とあるコーヒーショップの隣のテーブルから聞こえてきた会話から今回は所得税における減価償却についてです。
青色申告を前提とすると損失がでれば純損失の繰越が認められますが、青色申告控除の利用で所得がほとんど発生しないような場合、車両等の減価償却費がもったいなく思えることがあります。
そんなこともあり、「減価償却費をしなければいいんだよ」というような会話になっていたようです。
その気持ちよく分かります。しかも、節税についてのサイト等ではそんなことが書かれているものもありますので、納得してしまいそうです。
ところが、所得税と法人税では減価償却費の取扱いがちょっと異なるという点に注意が必要です。結論からすれば、個人事業(所得税)の場合、減価償却をストップするというようなことはできません。
所得税法第49条では以下のように定められています。
(減価償却資産の償却費の計算及びその償却の方法)
第四九条 居住者のその年十二月三十一日において有する減価償却資産につきその償却費として第三十七条(必要経費)の規定によりその者の不動産所得の金額、事業所得の金額、山林所得の金額又は雑所得の金額の計算上必要経費に算入する金額は、その取得をした日及びその種類の区分に応じ、償却費が毎年同一となる償却の方法、償却費が毎年一定の割合で逓減する償却の方法その他の政令で定める償却の方法の中からその者が当該資産について選定した償却の方法(償却の方法を選定しなかつた場合には、償却の方法のうち政令で定める方法)に基づき政令で定めるところにより計算した金額とする。
読みやすく括弧書きをはずすと、最後は「その者が当該資産について選定した償却の方法に基づき政令で定めるところにより計算した金額とする」とされています。
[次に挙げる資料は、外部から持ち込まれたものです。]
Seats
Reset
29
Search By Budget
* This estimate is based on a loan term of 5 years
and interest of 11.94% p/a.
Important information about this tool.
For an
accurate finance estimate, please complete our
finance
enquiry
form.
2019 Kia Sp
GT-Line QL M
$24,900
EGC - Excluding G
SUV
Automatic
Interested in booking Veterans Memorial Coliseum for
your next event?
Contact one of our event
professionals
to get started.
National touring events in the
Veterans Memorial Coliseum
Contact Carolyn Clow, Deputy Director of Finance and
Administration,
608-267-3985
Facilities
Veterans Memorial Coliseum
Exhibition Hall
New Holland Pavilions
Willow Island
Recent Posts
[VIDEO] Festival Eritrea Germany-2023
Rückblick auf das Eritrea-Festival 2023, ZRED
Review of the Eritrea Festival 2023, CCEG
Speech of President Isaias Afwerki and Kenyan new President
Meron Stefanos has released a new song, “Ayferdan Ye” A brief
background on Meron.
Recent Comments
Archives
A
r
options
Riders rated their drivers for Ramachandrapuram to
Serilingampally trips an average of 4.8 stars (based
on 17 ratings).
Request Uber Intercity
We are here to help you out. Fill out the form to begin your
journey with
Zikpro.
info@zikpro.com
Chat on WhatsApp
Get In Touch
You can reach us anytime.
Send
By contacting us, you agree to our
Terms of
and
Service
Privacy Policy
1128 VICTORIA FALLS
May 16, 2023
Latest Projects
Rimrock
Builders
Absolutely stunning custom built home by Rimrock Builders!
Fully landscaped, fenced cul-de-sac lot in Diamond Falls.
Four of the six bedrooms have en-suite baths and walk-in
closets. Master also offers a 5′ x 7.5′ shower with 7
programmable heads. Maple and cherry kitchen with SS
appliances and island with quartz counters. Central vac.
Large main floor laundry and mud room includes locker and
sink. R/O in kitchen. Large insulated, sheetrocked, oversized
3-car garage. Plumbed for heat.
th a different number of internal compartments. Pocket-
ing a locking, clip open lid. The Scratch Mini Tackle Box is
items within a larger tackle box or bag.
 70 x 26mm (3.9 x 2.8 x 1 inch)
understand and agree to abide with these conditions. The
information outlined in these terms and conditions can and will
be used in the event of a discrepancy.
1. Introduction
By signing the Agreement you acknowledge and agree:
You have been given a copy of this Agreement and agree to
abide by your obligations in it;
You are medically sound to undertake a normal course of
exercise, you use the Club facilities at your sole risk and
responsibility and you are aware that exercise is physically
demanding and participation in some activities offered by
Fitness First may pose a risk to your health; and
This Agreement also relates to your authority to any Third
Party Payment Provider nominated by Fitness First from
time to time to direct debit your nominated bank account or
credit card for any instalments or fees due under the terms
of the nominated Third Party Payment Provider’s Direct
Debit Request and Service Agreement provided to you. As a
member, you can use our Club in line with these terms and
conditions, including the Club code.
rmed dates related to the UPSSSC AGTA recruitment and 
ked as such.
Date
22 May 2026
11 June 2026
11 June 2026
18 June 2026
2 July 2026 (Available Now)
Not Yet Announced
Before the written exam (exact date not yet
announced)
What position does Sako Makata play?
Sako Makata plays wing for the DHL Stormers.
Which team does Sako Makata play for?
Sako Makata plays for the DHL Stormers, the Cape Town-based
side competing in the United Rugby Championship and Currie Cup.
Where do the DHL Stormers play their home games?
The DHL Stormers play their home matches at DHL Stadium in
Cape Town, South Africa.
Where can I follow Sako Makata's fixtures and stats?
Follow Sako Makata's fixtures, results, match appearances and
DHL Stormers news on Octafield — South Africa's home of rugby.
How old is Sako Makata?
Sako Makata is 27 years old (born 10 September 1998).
つまりストップするもなにも無く、ある意味勝手に計算された金額が必要経費となるという建て付けになっています。
では、減価償却費をストップするというような話はどこから出てくるのかですが、これは法人税法上の取扱いによるものです。
法人税法第31条1項では以下のように定められています。
(減価償却資産の償却費の計算及びその償却の方法)
第三十一条 内国法人の各事業年度終了の時において有する減価償却資産につきその償却費として第二十二条第三項(各事業年度の損金の額に算入する金額)の規定により当該事業年度の所得の金額の計算上損金の額に算入する金額は、その内国法人が当該事業年度においてその償却費として損金経理をした金額(以下この条において「損金経理額」という。)のうち、その取得をした日及びその種類の区分に応じ、償却費が毎年同一となる償却の方法、償却費が毎年一定の割合で逓減する償却の方法その他の政令で定める償却の方法の中からその内国法人が当該資産について選定した償却の方法(償却の方法を選定しなかつた場合には、償却の方法のうち政令で定める方法)に基づき政令で定めるところにより計算した金額(次項において「償却限度額」という。)に達するまでの金額とする。
まとめると法人税法上は、「当該事業年度においてその償却費として損金経理をした金額のうち・・・その他の政令で定める償却の方法の中からその内国法人が当該資産について選定した償却の方法に基づき政令で定めるところにより計算した金額に達するまでの金額」とされています。
つまり法人税法上は、まず損金経理された金額が損金算入の最初の要件として存在し、その中で税務上認められる金額が損金算入できるという建て付けになっています。
したがって、会計処理の適正性はともかくとして、減価償却費を計上しなければ、実質的に減価償却費をストップすることができます。
このような法人税法上の取扱いから、無理して減価償却をしないということが節税(あるいは銀行対策)の手法として広まったものと推測されます。ただし、法人税のみの話であって、所得税ではそうはいかないので注意しましょう。